Sunday, June 24, 2018

I Can't Remain Silent


I Can’t Remain Silent

By Jill Jenkins

As an educator the fate of children is a responsibility I have always taken seriously.  During the past week the images of children snatched from their parents arms and incarcerated in cages and finally internment camps across the nation without the parents sickens and angers me.  Even though Donald Trump has provided some reprieve by signing his order, a grandmother who crossed legally with her granddaughter she is raising was separated because she was not the girl’s mother.  The cruelty to parents and more importantly children has left me speechless, but no more.  I cannot sit immobilized in disbelief. I cannot remain silent and neither should other teachers across the nation.



Since historically, the holocaust offers us an opportunity to see how separating children from their parents impacts them. I think many of us know people who were in hiding or in concentration camps during World War II.  Some of us know people who were interned in camps like Topaz also.  Internment of any kind causes Post Traumatic Stress Syndrome in children, but especially those separated from their parents.   For example, my first husband’s family migrated to the United States from Holland where both of his parents had been hidden during World War II.  His mother, Elly, was hidden separate from her parents.  After her father was sent to a concentration camp and the family had been picked up by the Gestapo a couple of times, questioned and released, her mother gave both of her daughters: Elly, ten years old, and Rachel, four years old to the resistance. Elly and her sister, Rachel were hidden separately; as a result, for five years Elly never saw her mother or sister. One dark night a stranger escorted ten-year old Elly to train.  At the train station she met another stranger who escorted her to house.  It wasn’t until Elly was in her mid-sixties that she was able to remember that at the first house, she was hidden with a four-year old girl, the same age of her sister.  Both girls cowered in fear as they heard the Nazi going house to house rounding up Jews and shooting.  In terror, the four-year old dashed from the house.  When Elly heard the Germans shouting, the child’s screams and the blast of rifle fire, she knew the girl’s fate.  The psychological pain caused from being separated from her family and terror of the events she suffered affected her forever.  Elly had difficulty flying because the sound of engine before take-off reminded her of her time in hiding traveling from one safe-house to another.  As a nurse, she was often picked up by the Maryland National Guard and driven to work during ice storms; the uniforms and trucks brought back memories of the Gestapo picking up her family and led to panic attacks.
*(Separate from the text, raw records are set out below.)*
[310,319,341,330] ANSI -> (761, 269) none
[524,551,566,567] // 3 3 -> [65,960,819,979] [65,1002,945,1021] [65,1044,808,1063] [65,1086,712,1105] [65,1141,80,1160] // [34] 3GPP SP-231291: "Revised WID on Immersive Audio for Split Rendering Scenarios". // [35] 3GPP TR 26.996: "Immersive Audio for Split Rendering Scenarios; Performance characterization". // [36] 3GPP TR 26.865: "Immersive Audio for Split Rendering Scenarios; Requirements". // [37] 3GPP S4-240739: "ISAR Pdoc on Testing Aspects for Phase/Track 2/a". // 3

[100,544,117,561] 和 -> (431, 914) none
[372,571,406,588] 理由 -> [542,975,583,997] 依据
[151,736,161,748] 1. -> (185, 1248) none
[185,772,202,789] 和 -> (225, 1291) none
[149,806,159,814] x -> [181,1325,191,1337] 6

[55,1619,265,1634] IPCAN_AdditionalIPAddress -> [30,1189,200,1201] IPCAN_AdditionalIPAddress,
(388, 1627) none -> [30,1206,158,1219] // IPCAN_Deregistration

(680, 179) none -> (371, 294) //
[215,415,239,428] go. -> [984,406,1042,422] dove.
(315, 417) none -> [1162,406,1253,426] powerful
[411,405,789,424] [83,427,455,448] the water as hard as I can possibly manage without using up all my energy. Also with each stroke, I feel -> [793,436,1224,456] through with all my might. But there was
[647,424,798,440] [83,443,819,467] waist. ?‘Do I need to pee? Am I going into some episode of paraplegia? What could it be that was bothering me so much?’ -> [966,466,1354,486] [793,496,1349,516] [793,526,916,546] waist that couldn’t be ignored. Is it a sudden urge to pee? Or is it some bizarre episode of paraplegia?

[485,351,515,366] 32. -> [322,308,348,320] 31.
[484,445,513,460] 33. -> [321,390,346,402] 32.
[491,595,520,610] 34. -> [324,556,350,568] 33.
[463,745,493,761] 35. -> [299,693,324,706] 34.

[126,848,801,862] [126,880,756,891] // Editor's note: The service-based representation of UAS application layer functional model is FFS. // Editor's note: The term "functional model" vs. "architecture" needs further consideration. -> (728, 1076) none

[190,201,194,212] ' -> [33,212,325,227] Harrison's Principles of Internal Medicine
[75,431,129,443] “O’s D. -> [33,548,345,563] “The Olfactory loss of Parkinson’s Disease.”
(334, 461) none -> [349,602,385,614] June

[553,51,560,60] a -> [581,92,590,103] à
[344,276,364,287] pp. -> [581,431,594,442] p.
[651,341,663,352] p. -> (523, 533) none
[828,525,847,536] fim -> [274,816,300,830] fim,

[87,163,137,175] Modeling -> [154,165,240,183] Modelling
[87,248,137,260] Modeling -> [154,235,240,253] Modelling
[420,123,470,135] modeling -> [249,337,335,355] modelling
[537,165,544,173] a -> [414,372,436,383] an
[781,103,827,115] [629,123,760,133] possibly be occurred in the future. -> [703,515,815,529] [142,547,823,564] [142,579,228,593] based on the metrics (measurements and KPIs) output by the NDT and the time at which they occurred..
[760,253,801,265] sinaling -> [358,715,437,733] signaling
After five years of hiding, Elly then 15 didn’t recognize her mother.  In a great sense, the period of separation resulted in a loss of bonding that was difficult to recreate. Her cousin, Jeannette, who had been in hiding on a farm during the war told me even the sight of the uniforms and high boots of Utah Highway Patrol Motorcycle Police gave her heart palpitations and difficulty breathing. 




My former husband’s father, Louis, was in hiding with his parents in the beginning.  The family hid behind a fake wall whenever visitors came.  During the high holidays, Louis father was allowed to listen to services on the radio.  On Yon Kippur, there was a loud banging on the door and loud voices yelling in German, Louis and his mother hurried to the hidden wall, but his father was too far away to reach the wall and jumped through a window and ran.  Louis and his mother listened in horror as a German Shepherd Dog attacked his father who had jumped a fence into a neighbor’s yard.  When I was helping Louis compile his memoirs, his wife told me that each time he recalled his childhood; he had terrible nightmares and would awaken sweating and screaming. The horror of being forcibly separated from a parent or the result of ruse is heard in the recorded sounds of the children weeping and calling for their parents in the detention camps.   The United States, a nation built on the idea of the value of each individual is inflicting the same long-term pain on innocent children crossing the border.  

The psychological effects can negatively affect the choices and behavior of these children.  In Jerzy Kosinski’s semi-autobiographical book, The Painted Bird, the children who are recovering from both their time in hiding and the horrors of the concentration camps, turn to violence and derail a train because they are filled with such wrath. Although the current administration wrongly believes that all illegally migrating people are members of dangerous gangs, he maybe leading these children into the hands of modern-day Fagins.  Children join gangs because they feel unsafe and the gangs offer them protection.  Children join gangs to fulfill a need to belong.  Children join gangs to replace a family they have lost.   Children who have been separated from families feel vulnerable and they will not lose the lost security.  Children who have been separated from families feel alienated and alone and that loneliness will not be dissipated over time.  Children who have been separated from families will forever feel their families can be snatched away.  That insecurity can lead children to the violence of gangs.  They will be angry and the younger they are during that separation the less ability they will have to express that anger. 




Experts have innumerate the many physical illness these children will be susceptible to, but as educators we have seen what psychological abuse does to children. We are a country of due process.  These children are not being given due process. People will say that these children are dangerous and the government is looking after our safety, but I know that is not true.  The number of students who I have taught coming from these country have been amazing students.  Victor whose arms were burned off as his family threw him from a window of an apartment building while escaping a coupe in Columbia.  Abel who was the brightest member of my debate team was seeking political asylum from a country in Central America.  All of my refugee students have struggled through horrible ordeals to come to America, but when they arrived they were bright, students who were polite with a strong work ethic.  Just the kind of people America was built by.  Stop the madness.  Children are not political pawns. They should never be treated cruelly and suffer such irreparable damage. We should no longer be silent.  We must speak for the children.